EXERCISE INPUTS —
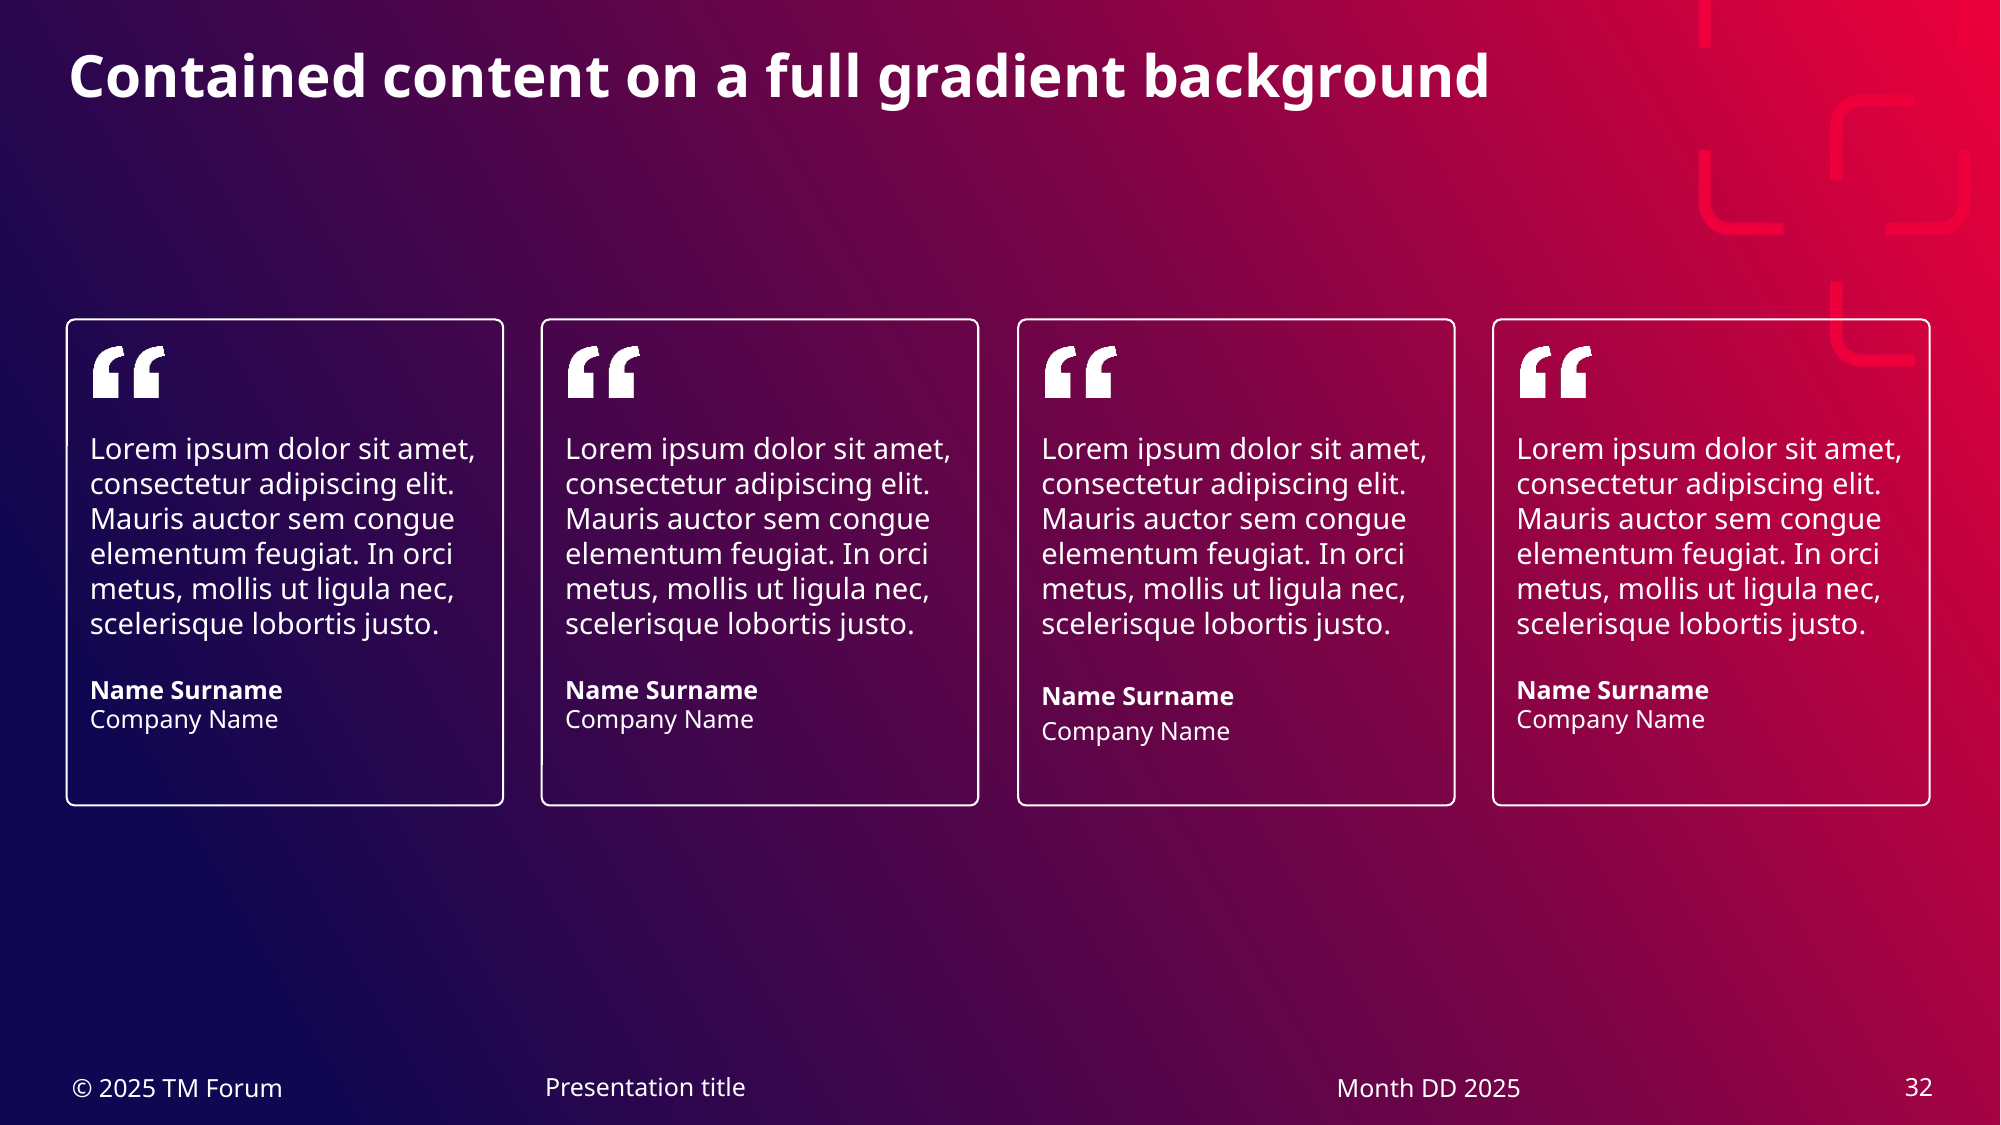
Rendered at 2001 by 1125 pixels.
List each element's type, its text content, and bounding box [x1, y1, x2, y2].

picture [0, 0, 2001, 1125]
footer Presentation title [545, 1071, 1270, 1112]
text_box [541, 319, 979, 806]
list Contained content on a full gradient background [68, 46, 1584, 215]
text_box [1018, 319, 1455, 806]
slide_number 32 [1807, 1071, 1934, 1103]
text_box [66, 319, 504, 806]
slide_number Month DD 2025 [1336, 1072, 1730, 1104]
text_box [1493, 319, 1930, 806]
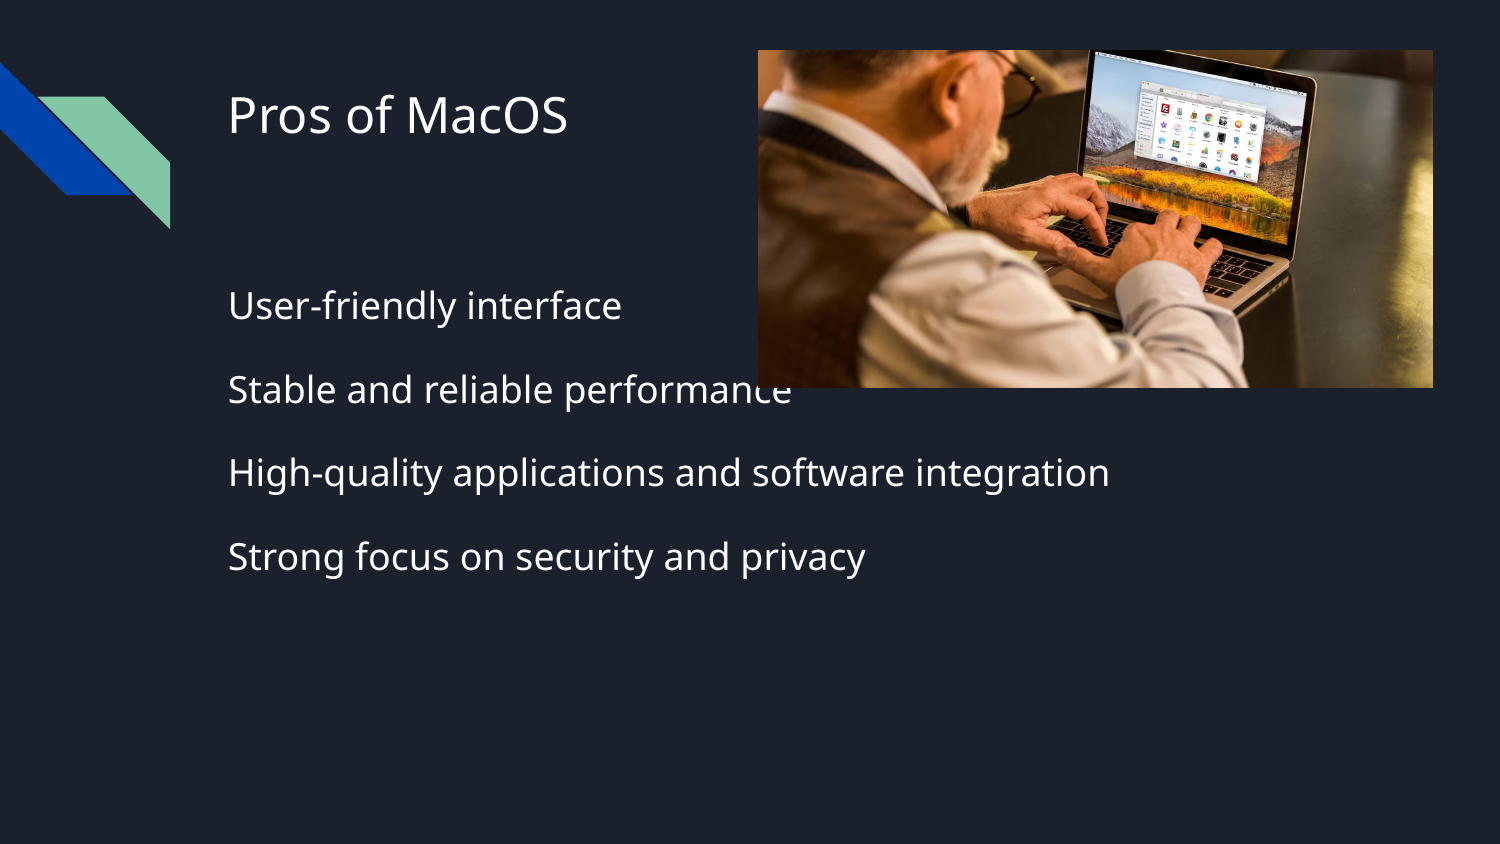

TO DO — Retype all the data exactly. Omit pictures.

SOLUTION TO THIS TASK —
Rendered at 2001 by 1125 pixels.
List each element's type, its text content, and bounding box [x1, y1, x2, y2].

picture [0, 0, 2001, 1125]
footer Presentation title [545, 1071, 1270, 1112]
text_box [541, 319, 979, 806]
list Contained content on a full gradient background [68, 46, 1584, 215]
text_box [1018, 319, 1455, 806]
slide_number 32 [1807, 1071, 1934, 1103]
text_box [66, 319, 504, 806]
slide_number Month DD 2025 [1336, 1072, 1730, 1104]
text_box [1493, 319, 1930, 806]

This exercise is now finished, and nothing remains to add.